Protein domain analysis using SMART revealed that the DDP1 protein featured a transmembrane domain at its N-terminus (Fig. S4b). Predictions of secondary structure and three-dimensional models using PSIPRED and SWISS-MODEL indicated that DDP1 possesses coil, helix, and strand domains (Fig. S5a). Mutations in the first helix domain of the ddp1-1/2 mutants led to noticeable alterations in the protein's three-dimensional structure (Fig. S5b, c).
To confirm the localization of DDP1 and ddp1-1 in rice protoplasts, we produced DDP1-GFP and ddp1-1-GFP fusion constructs and introduced them into rice protoplasts alongside the ER marker mCherry-HDEL. DDP1-GFP fluorescence was found to almost completely overlap with the mCherry-HDEL fluorescence (Fig. 9c), suggesting that DDP1 is specifically localized to the ER, as was expected. In contrast, the ddp1-1-GFP fluorescence signal only partially co-localized with the ER marker, with a significant portion of the green fluorescence observed in the cytoplasm (Fig. 9c).

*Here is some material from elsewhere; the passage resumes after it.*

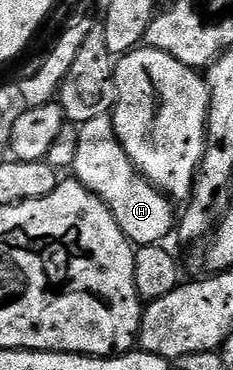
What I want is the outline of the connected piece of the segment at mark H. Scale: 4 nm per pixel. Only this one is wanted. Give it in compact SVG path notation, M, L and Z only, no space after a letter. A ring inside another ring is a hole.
M111 115L93 117L93 121L79 127L77 161L73 168L74 178L83 183L102 203L111 210L117 225L132 244L144 247L150 243L162 244L167 234L177 227L176 212L171 212L172 200L159 188L142 177L133 176L131 159L125 153L121 141L115 135L115 125Z

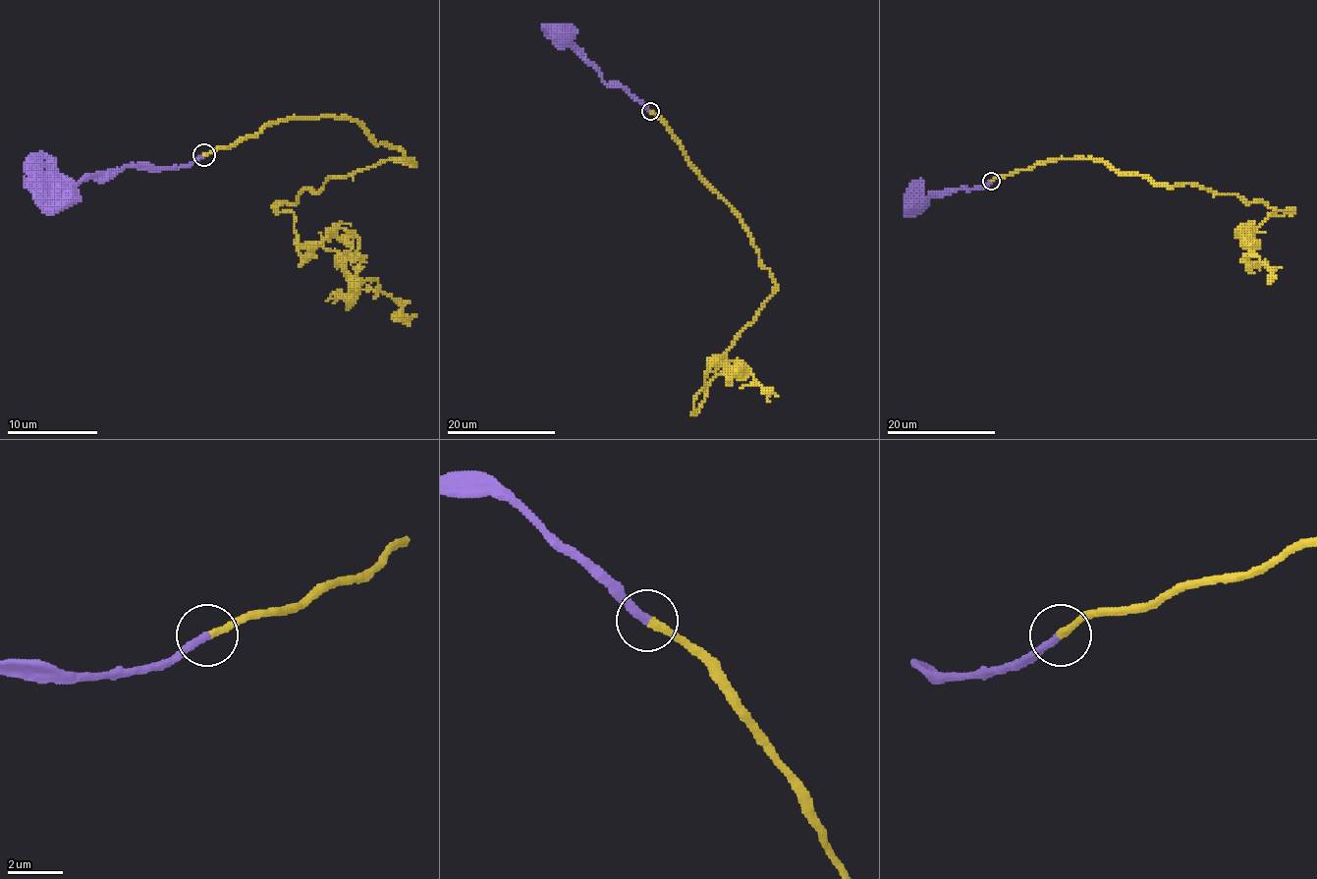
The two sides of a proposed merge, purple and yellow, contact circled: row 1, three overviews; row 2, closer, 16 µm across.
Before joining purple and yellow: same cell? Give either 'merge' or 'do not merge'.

The expression levels of known genes complicated in lipid metabolism, anther and pollen development, and anther dehiscence are significantly changed in ddp1 anthers
Observations of delayed tapetum degradation, defective anther and pollen development, impaired lipid metabolism, and abnormal anther dehiscence in the ddp1-1 mutant have led us to hypothesize that DDP1 mutations may disrupt the expression of genes associated with these processes. To test this speculation, we performed a comparative analysis to evaluate the expression profiles of known genes associated with these processes between ddp1-1 and WT from stage 7 to 10. Compared to WT, the expression levels of six lipid metabolism genes (OsABCG26, OsPKS2, OsNP1, RMS2, CYP703A3 and OsCER2), five genes complicated in the anther, pollen and tapetum development (OsCP1, GAMYB, OsSTRL2, STS1 and DPW3), and two genes involved in anther dehiscence (DAO and OsH1) were significantly decreased in the ddp1-1 mutant (Fig. 11). In contrast, the ddp1-1 mutant displayed a pronounced upregulation in the expression levels of two lipid metabolism genes (OsABCG3 and OsCER1), along with one tapetum development gene (OsAP25), specifically at stages 8 and 9 (Fig. 11). In addition, considering the close association of anther dehiscence with auxin and jasmonic acid (JA) signaling, we also conducted a comparative analysis of gene expression levels related to these signaling pathways between ddp1-1 and WT. Six genes (OsETTIN1, OsETTIN2, OsETTIN3, OsYUCCA1, OsYUCCA4 and OsMP) required for auxin synthesis and response and three JA signaling suppressor genes (JAZ1, JAZ6 and JAZ8) were prominently up-regulated expressed in the ddp1-1 mutant, while a significant downregulation of two JA synthesis genes (LOX2 and AOS3) was detected in the ddp1-1 mutant at stage 9 and 10, respectively (Fig. 11). Together, these findings suggest that mutations in DDP1 alter the expression of known genes complicated in lipid metabolism, anther development and dehiscence, thus causing defective phenotypes associated with these processes.